Mom singing in front of everyone, the song she sang to me as a child and even through some of my adulthood. Jamie coming up to sing with her then Mom sitting down, Jamie finishing the song. I was his ray of sunshine then too. Not a dry eye anywhere at the wedding. Such a feeling of joy in me and a certainty everything would always be wonderful.

“I have to go.” I'm almost to the door before I finish the sentence.

“What? Why?” Mom stands and the photo album in her lap falls to the floor. Pictures that had been carelessly inserted in the back of the album scatter all over the floor.

“I forgot I have to do something.” I bend to pick up the pictures but stop and turn around instead.

“But I don't have my car.”

“I'll come back for you,” I say. I nearly crash into a nurse as I run down the corridor. Unlike so many times before, when I've run away from something, I know exactly where I'm going and exactly what I'm going to do when I get there.

When Jamie arrives at the house, seven hours have passed since I left the hospital. Six phone calls have come in, although I only heard the phone ring once. After I heard Mom's voice on the machine, asking when I was coming back for her, I unplugged the phone and turned down the answering machine. Five other messages have gone unheard but they are there. I heard the clicking of the tape as it engaged for each message, the whirring as it rewound the outgoing message every time. No voice mail or digital answering machine for me. Only the mechanical whirring of the cassette can ensure that a message gets taken.

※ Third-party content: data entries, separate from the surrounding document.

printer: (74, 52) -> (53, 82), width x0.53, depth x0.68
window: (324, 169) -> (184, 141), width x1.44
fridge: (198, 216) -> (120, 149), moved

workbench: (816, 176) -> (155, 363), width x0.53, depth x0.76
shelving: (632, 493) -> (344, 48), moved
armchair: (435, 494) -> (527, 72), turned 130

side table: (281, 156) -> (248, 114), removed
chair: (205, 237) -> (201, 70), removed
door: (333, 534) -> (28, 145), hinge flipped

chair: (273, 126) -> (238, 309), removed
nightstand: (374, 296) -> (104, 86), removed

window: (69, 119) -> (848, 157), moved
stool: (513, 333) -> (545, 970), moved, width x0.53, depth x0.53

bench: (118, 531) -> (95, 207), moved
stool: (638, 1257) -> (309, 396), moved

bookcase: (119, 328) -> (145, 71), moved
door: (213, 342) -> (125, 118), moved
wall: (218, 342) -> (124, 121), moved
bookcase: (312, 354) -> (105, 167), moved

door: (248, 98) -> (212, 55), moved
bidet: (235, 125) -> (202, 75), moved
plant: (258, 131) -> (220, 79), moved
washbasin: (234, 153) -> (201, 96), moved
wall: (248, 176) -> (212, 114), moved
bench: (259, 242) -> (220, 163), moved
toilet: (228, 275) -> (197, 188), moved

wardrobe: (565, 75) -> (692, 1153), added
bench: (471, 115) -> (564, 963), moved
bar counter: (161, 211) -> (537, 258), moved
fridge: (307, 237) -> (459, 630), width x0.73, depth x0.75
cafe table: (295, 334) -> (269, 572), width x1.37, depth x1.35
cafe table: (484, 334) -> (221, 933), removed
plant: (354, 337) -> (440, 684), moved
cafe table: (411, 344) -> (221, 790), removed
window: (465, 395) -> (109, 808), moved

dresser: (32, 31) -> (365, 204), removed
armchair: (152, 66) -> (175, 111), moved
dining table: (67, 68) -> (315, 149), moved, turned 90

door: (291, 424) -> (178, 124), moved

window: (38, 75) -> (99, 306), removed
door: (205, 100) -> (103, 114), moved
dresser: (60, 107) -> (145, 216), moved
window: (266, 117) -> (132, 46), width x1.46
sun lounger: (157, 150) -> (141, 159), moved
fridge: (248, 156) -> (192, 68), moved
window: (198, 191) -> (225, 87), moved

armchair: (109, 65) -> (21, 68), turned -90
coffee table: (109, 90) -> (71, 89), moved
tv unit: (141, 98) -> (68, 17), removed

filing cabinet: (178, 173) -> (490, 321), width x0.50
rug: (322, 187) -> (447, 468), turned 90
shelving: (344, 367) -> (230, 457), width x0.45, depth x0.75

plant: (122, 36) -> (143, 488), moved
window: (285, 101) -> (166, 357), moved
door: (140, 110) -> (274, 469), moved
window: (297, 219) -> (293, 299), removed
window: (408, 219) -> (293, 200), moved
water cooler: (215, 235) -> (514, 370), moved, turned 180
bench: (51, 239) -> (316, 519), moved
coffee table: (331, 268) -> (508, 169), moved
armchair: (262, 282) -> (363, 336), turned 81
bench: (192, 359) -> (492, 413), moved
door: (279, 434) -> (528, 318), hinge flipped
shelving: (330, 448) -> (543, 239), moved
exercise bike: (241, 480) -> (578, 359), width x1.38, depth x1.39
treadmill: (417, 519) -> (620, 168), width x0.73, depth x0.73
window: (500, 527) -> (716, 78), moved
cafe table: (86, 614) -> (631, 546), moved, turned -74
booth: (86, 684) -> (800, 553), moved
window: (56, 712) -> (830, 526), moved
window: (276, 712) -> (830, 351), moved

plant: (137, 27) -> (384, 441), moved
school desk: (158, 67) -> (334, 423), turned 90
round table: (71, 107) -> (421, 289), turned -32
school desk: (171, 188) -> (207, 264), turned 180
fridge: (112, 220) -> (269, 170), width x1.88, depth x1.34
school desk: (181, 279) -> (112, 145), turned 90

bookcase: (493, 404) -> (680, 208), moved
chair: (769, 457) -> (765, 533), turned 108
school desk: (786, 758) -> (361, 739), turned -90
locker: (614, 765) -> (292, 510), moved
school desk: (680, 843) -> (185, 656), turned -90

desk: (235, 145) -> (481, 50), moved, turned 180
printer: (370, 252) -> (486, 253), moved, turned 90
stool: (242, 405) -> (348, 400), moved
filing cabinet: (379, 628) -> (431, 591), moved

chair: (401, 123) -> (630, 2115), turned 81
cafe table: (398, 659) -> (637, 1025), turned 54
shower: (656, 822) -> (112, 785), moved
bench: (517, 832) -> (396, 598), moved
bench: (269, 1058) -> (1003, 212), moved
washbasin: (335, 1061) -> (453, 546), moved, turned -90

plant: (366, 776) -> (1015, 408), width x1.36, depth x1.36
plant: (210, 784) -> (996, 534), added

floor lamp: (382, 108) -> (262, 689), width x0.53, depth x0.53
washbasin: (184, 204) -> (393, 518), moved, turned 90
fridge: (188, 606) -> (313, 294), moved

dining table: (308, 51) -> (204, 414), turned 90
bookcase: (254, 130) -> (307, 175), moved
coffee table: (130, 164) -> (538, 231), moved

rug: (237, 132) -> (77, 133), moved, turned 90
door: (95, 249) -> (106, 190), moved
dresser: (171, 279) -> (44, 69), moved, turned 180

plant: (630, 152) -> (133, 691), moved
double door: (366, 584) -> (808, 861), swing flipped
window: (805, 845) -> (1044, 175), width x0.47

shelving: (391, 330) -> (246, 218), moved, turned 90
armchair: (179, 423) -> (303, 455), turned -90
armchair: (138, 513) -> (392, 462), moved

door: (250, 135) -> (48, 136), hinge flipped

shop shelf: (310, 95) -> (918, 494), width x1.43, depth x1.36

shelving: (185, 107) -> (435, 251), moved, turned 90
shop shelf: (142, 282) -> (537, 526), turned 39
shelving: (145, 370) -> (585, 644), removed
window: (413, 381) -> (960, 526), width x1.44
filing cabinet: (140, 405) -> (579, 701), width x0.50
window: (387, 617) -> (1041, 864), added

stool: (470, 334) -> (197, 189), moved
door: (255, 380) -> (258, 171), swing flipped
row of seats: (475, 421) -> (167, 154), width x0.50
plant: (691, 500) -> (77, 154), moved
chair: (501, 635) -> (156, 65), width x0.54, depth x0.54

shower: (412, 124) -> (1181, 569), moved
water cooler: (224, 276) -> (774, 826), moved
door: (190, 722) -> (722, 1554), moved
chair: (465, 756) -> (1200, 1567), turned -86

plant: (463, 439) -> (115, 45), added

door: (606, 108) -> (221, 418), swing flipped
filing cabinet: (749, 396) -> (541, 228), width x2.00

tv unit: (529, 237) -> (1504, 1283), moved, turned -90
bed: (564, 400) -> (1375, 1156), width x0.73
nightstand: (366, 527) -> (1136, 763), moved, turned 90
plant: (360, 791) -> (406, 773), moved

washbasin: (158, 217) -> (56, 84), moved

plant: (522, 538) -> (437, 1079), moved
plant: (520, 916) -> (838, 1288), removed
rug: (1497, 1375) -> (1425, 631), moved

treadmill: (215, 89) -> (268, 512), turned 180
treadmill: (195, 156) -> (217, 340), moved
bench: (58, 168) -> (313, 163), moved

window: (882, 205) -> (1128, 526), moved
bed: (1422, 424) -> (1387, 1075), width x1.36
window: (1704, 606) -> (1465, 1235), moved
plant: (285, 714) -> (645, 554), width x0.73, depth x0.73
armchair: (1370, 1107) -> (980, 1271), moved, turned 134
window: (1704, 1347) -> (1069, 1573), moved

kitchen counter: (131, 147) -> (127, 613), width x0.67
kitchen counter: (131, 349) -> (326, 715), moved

One bottle sits empty on the coffee table and the second is three-quarters full in my hand. I've passed out once and woke up again. I've eaten a slice of bread with nothing on it, just to help the burning in my stomach. I've taken four Atasol 30s for the pain, in my side and other places. I've watched soap operas, a game show, and the evening news. The top story was that the price of gas is going up again tomorrow.

Jamie doesn't look happy when he enters the house with his key. The one I gave him. The one I just loaned to him so I wouldn't have to keep letting him in. Jamie stands there.

“Where have you been? Your mom's been trying to call you.”

“I've been right here.” I stand up and fall back into the chair, unable to balance on my feet.

“You left your mother stranded at the hospital.” He places his lunchbox down and takes off his workboots, flashing me back to Dad doing the same thing every day. Something in the way he unlaces his boots reminds me of Dad, the way he flicks the laces away once they've been unwrapped from the top hooks, the way he pulls the laces out a bit, leaving them slack for when he puts them on again.

“Bryce is really pissed off,” Jamie continues.

“With me?” I try to make it sound like that but it comes out a slurred mess, even to me.

“Yes, with you. I can hardly understand you, you're so drunk. Why don't you just go to bed?”